Every time some political race around here turns heated — and there have been many races that fit the bill in Odessa over the decades — those most close to the situation act if it is the biggest event on the planet.

This is natural because politics tends to be an emotional process.

But inevitably time passes, the scenario plays out and most shrug the whole thing off as a tempest in a teapot.

Oh sure, the people at ground zero (the candidates themselves) may foster bad feelings and mental scars for years. But the rest of the world forgets such stuff in a hurry. It’s sort of like pro rasslin’, where fans scream, holler and cuss in the heat of a match, but likely would have a tough time remembering how the fight came out a few weeks or months later.

The examples of this madness would make a long list.

For instance, Odessa once had a mayor whose name got dragged into a criminal investigation. He was never charged or even officially implicated. But it did cost him the next election (to an opponent whose term was even more rocky and embarrassing).

The defeated politician vowed never to be a part of the public arena again after his bad experience.

But then, a number of years later, the guy rethought the whole thing, ran for a county office and served a commendable couple of terms with no controversy attached.

In other cases, we’ve seen bitter political enemies slug it out over an election or some issue with rhetoric flying like bullets in some old western movie. But a few years down the road, those same no-holds-barred combatants find themselves on the same side of a race and suddenly they’re the best of buddies.

Hark back to the old days when a couple of young guys met in the race to become the successor to George Mahon, then considered one of the most powerful congressmen in Washington. This was so far back that the Democrat beat the Republican by labeling the loser as not Texan enough.

The victor was Kent Hance. The loser was George W. Bush. Hance eventually would switch to the Republican Party, and we know how Bush’s political career went from there.

Despite the hostilities during their campaign, Bush would jokingly credit Hance for making sure he’d be president of the nation instead of chairman of the House Agriculture Committee. And Hance did OK in the long run, too. He’s chancellor for Texas Tech University.

In other words, times, circumstances and minds change.
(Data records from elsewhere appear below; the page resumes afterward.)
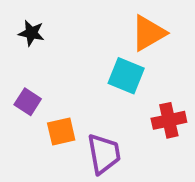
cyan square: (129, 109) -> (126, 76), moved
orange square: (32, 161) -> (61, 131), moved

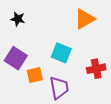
cyan square: (126, 76) -> (61, 53), moved
purple square: (28, 102) -> (16, 58), size x1.5

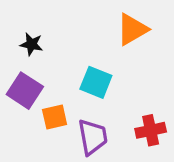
black star: (18, 19) -> (31, 44), moved
red cross: (96, 69) -> (151, 130), moved

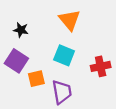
orange triangle: (132, 29) -> (70, 20), moved, turned -40
red cross: (151, 130) -> (101, 66), moved

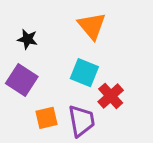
red cross: (101, 66) -> (111, 96), moved, turned -30
orange square: (36, 79) -> (46, 118), moved

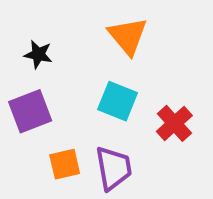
purple square: (22, 80) -> (30, 111), turned 36
red cross: (111, 96) -> (174, 123), moved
What seemed so important and earthshaking during a particular political battle turned out to be a minor footnote in the overall scheme of life.

And the process will play out yet again once the winners and losers in the local level races are sorted out.

But those of us who sit in the audience and have a chance to be amused by the flurry of name-calling and the flaring of tempers appreciate the escapism that comes with these occasional ideological — or maybe idiot-ological would be a better description — tussles.

Come to think of it, the wrestling analogy seems to survive the test of time.